BESNIK HASANIK [Scrap Collector]
We work in the garbage containers, collecting tin cans, copper, scrap metal, aluminium, whatever we can find. Sometimes I can’t find anything because I’m not the only one out there looking for it. We also search the bins for whatever we can eat or drink.
VOICEOVER
In Besnik’s family, at least the bread’s home-baked; in a stove fuelled by old shoes and boots. But the ketchup for the kids, well, that’s been scraped from the bottom of dispensers that richer people have thrown out. Besnik and his extended family of 19 are trapped in a terrible cycle of despair passed from one generation to the next.
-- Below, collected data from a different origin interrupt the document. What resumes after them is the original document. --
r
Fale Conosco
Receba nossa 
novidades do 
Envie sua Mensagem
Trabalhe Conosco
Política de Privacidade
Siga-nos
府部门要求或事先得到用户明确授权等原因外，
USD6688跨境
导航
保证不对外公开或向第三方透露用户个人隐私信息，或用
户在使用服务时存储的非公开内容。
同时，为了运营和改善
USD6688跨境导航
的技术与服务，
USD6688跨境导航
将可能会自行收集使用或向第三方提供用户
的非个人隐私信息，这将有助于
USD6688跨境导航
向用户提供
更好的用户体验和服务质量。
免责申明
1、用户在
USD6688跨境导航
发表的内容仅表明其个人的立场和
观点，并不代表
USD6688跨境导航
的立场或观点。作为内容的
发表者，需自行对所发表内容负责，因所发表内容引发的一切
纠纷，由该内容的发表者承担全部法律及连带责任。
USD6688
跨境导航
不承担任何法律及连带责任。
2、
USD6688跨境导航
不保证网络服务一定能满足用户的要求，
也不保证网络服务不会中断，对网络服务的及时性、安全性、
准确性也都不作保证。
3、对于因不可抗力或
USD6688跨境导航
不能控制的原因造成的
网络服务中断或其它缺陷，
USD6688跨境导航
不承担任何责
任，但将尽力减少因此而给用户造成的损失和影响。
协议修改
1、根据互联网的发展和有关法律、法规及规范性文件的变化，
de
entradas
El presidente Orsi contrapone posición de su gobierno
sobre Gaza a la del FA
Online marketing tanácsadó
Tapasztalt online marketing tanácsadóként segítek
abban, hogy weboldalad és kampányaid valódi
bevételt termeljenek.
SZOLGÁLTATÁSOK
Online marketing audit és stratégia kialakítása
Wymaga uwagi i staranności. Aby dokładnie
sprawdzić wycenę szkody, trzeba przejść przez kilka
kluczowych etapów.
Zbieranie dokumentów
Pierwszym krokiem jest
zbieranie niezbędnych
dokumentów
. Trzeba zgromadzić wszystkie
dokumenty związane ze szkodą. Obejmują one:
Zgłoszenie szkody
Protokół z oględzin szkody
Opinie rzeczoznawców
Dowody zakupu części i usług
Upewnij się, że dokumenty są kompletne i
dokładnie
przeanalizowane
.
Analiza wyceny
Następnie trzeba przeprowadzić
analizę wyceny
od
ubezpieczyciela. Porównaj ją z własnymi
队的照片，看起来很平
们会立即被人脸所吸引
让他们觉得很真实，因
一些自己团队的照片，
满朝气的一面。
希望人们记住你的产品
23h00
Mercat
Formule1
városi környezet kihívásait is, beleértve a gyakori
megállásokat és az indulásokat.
TANIA GOLDNER [UNICEF, Kosovo]
This means they will continue to live in this vicious circle of poverty. This means they will not be able to get employed. This means they will not be able to earn income for their own kids, for their own families.
VOICEOVER
At the local community centre, volunteers like Ridvan are attempting to get more kids not only to go to school but to stay there, offering help with homework to children often far behind their peers from other communities. Social workers say Kosovo’s tumultuous past has left many already deprived people in this community without the birth certificates and registration papers they need to obtain government services.
BAJRAM MAROLLI [Social Worker]
There are so many problems because if the children aren’t registered they can’t go to school and within a few years those children will grow up, get married, establish their own families and they won't have documents for their children who can’t be registered either.
VOICEOVER
These are urgent problems because as Kosovo strives to build a nation, as many as 30,000 Roma, Ashkali and Egyptians are being left behind, and their despair is growing. This is Peter George in Kosovo, for UNICEF Television. Unite for children.